Mistol AI announced the model with a unique approach, simply dropping a torrent link with no additional information.
The base model is not fine-tuned, but a fine-tuned version called Kurasu Mixt 8x22b is available for chat.
Informatica Doai is used to run the inference of the model, offering a free platform for testing the latest models.
The model passed the test of writing a Python script to output numbers 1 to 100.
The model demonstrated the ability to write a game of Snake in Python, albeit with some issues.
The model showed uncensored behavior when pushed, indicating potential for further refinement.
The model provided a logical and correct answer to a drying time problem involving shirts.
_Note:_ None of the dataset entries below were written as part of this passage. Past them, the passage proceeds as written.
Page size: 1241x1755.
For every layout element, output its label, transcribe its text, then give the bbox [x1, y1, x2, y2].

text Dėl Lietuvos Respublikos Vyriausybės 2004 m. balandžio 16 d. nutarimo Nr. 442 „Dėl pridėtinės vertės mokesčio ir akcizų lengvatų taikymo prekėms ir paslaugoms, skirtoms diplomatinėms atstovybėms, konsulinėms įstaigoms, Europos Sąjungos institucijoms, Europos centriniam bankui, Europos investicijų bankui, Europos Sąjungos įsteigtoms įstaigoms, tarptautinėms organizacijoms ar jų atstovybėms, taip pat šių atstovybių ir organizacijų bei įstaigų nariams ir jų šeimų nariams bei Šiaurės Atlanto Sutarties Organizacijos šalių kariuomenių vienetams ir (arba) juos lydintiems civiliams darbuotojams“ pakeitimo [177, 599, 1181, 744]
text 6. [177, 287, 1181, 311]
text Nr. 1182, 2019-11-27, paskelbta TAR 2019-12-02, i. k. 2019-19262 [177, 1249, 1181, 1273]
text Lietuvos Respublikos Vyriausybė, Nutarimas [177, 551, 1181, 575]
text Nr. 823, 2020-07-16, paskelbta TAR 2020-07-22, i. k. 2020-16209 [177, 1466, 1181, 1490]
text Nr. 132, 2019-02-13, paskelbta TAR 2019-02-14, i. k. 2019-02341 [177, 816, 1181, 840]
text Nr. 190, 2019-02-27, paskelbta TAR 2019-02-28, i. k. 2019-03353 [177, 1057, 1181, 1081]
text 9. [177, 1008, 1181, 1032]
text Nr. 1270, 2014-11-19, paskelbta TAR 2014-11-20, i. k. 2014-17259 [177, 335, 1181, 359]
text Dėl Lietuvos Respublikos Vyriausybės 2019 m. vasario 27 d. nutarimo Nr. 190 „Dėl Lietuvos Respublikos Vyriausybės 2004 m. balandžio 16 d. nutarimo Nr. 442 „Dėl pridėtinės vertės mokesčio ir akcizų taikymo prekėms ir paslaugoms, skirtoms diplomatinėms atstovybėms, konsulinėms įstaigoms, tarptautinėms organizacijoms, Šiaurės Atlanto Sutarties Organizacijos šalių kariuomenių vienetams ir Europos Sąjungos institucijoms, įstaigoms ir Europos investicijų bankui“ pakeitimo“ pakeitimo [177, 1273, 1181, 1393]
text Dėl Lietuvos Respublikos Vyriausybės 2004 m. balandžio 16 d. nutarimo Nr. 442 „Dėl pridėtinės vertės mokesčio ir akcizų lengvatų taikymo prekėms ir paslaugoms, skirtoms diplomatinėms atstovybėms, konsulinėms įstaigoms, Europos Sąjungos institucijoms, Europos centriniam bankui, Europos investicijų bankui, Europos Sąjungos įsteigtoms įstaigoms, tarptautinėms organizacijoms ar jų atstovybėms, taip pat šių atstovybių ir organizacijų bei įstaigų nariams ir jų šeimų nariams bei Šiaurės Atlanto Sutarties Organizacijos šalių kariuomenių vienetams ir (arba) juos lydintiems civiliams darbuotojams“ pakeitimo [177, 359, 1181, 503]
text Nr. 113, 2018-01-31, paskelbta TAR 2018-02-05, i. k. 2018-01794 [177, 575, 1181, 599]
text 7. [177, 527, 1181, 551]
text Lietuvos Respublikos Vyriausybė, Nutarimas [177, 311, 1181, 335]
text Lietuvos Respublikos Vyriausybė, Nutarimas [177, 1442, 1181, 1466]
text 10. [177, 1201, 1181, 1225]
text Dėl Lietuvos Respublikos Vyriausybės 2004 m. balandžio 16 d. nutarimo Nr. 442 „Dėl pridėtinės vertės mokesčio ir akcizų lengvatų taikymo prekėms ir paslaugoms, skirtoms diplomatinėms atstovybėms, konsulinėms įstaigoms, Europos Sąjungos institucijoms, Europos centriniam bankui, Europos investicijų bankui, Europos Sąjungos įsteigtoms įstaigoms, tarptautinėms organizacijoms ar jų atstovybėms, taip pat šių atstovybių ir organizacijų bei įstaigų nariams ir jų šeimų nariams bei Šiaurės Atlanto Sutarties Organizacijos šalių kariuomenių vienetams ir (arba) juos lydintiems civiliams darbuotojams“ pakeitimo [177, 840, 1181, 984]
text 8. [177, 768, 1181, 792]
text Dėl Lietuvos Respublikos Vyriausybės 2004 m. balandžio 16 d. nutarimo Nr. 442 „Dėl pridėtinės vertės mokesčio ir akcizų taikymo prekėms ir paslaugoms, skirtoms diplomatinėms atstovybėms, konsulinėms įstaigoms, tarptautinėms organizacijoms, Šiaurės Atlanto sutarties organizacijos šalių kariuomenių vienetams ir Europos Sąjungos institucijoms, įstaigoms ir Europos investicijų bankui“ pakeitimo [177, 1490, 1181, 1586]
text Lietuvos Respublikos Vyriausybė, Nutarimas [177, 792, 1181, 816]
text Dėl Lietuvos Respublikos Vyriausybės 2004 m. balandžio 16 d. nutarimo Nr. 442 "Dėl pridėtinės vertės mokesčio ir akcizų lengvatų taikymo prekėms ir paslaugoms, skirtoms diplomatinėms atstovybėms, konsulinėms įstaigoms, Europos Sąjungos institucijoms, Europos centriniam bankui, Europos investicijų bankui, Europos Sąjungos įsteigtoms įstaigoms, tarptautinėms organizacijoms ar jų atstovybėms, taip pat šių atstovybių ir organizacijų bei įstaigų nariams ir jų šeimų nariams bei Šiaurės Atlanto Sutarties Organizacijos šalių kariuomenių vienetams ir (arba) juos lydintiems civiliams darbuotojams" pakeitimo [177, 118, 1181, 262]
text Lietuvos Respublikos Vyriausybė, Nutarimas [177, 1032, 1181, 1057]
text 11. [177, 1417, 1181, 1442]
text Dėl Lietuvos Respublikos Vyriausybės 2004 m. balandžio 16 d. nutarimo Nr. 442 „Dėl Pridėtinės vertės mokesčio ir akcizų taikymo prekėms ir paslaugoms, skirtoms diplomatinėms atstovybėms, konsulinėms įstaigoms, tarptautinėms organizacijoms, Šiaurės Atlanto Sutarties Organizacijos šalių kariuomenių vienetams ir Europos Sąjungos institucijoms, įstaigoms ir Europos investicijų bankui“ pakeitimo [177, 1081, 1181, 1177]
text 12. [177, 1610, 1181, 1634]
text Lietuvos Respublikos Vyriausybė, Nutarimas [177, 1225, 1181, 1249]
The model correctly applied the transitive property to determine speed among three individuals.
The model made a mistake in a simple math problem, initially providing an incorrect answer but correcting it with step-by-step explanation.
The model failed to accurately predict the word count in a response to a prompt.
The model incorrectly reasoned in the 'killers in a room' logic problem, showing a misunderstanding of the scenario.
The model successfully created JSON for given data about people, demonstrating understanding of data structuring.
The model provided a nuanced explanation for a scenario involving John, Mark, a ball, a box, and a basket.
The model attempted a challenging task of generating sentences ending with the word 'Apple', but did not fully meet the criteria.
The model gave a correct and detailed explanation for the time it would take 50 people to dig a 10-ft hole.
Overall, the Kurasu fine-tuned version of the 8x22b model performed very well, showing potential for further improvements through fine-tuning.